Getting to Lynda Bonewald's office requires navigating a maze of windowless corridors on an upper floor of the University of Missouri–Kansas City's School of Dentistry.
Past the door, her Hospital Hill work space is no place for the claustrophobic. It's an unassuming little room, out of proportion with Bonewald's status as one of the nation's better-regarded scientists in her field.
The splendidly named UMKC science researcher has made her career studying bones, earning particular acclaim with her inquiries into the osteocyte, a bone cell that, prior to her work, was thought to be almost without function. Bonewald's fellow researchers admonished her for wasting time on osteocytes.

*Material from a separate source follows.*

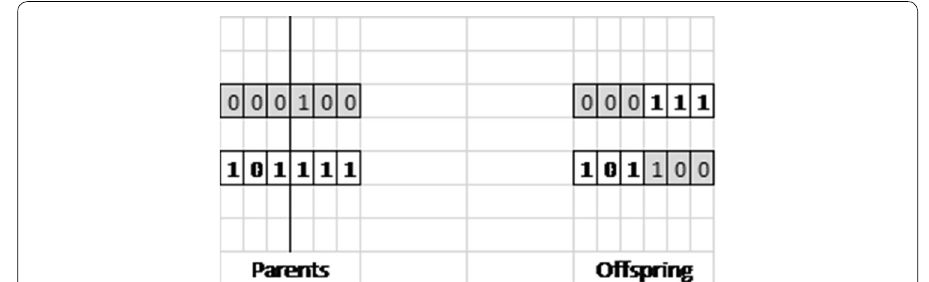
Fig. 1 Illustration of one-point crossover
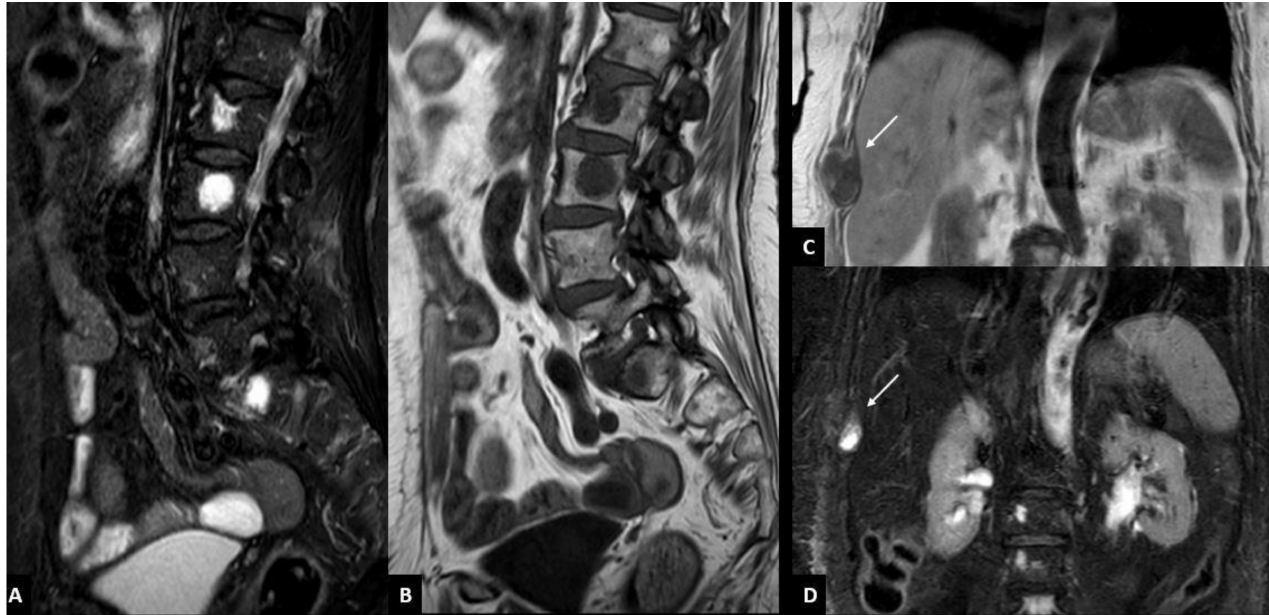
Figure 3. Focal infiltration pattern of multiple myeloma characterized by bone lesions of the spine ( A , B ) and the rib ( C , D ). Focal bone lesions of the spine are visible as a focal area of hypointensity on T1-weighted turbo spin-echo sequence ( A ) and of hyperintensity on T2-weighted short-tau inversion recovery (STIR) sequence ( B ) in L2, L3, and S1. Focal bone lesion of the rib is visible as focal area (arrow) of hypointensity on T1-weighted turbo spin-echo sequence ( C ) and of hyperintensity (arrow) on T2-weighted short-tau inversion recovery (STIR) sequence ( D ) in the costal angle of the ninth right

She ignored those warnings.
"I pursued it anyway because I couldn't believe that cell wasn't important," Bonewald says. She has been at it since 1993, when she saw another researcher's image of the spaceship-shaped cell; over the past 20 years, she has helped prove that the cells are among the most important elements in human-bone biology.
These days, one of Bonewald's most important studies is the development of new bone cement for fixing broken limbs or securing prosthetics such as hip replacements. The bone cements that have been on the market for the past 40 years are toxic. Bonewald is chasing a safe replacement. If successful through clinical trials, the result of her work could represent a researcher's holy grail, a discovery that could improve lives and make millions.
And while the physical route to Bonewald's office is labyrinthine, federal research funding has found a clearer path to her doorstep, given the high regard for her work.
Last year, she received an $8.3 million grant from the National Institutes of Health to study how bones and muscles relate to each other in order to find out why both lose mass as humans age.
She knows she's fortunate to get this help when political infighting and a broke federal government have pinched NIH grants. What has historically been a thick artery for research dollars has had its budget cut $1.7 billion since the passage of the Budget Control Act of 2011. Current NIH biomedical research is $4.7 billion less than 2003 funding levels, according to the Federation of American Societies for Experimental Biology.
"It's really disheartening to see what's happening to my colleagues," Bonewald says.
That's why Bonewald, a member of the Kansas City Area Life Sciences Institute, is among those lobbying Jackson County voters to pass a November 5 ballot measure to increase the sales tax by a half-cent.
Doing so would raise $800 million over 20 years to fund what's called "translational research," the type of work Bonewald does: building on basic research in order to find treatments that can be sold to patients. That revenue would go to a newly formed Jackson County Institute for Translational Medicine; half would then be administered for research at Children's Mercy Hospital, with most of the rest split evenly among St. Luke's Health System and UMKC.
Advocates for the tax say the steady, reliable stream of money it would generate could be parlayed into more research dollars from other sources and could lead to major medical-research breakthroughs in Jackson County. It could, they say, put this area on the research map at a level similar to Boston and San Diego.
But the proposal has some scratching their heads, unaccustomed to a measure that would direct sales tax away from its usual destinations, including public safety and badly needed infrastructure.
Sales tax in Kansas City is already among the highest in the Midwest, and it already disproportionately affects the poorest residents of one of the least wealthy counties in the metro, a place where nearly one in four people between the ages of 18 and 64 don't have access to health insurance. At those residents' expense, money from the tax increase would funnel into a speculative venture (medical research comes with no guarantees) and fund well-paid scientists.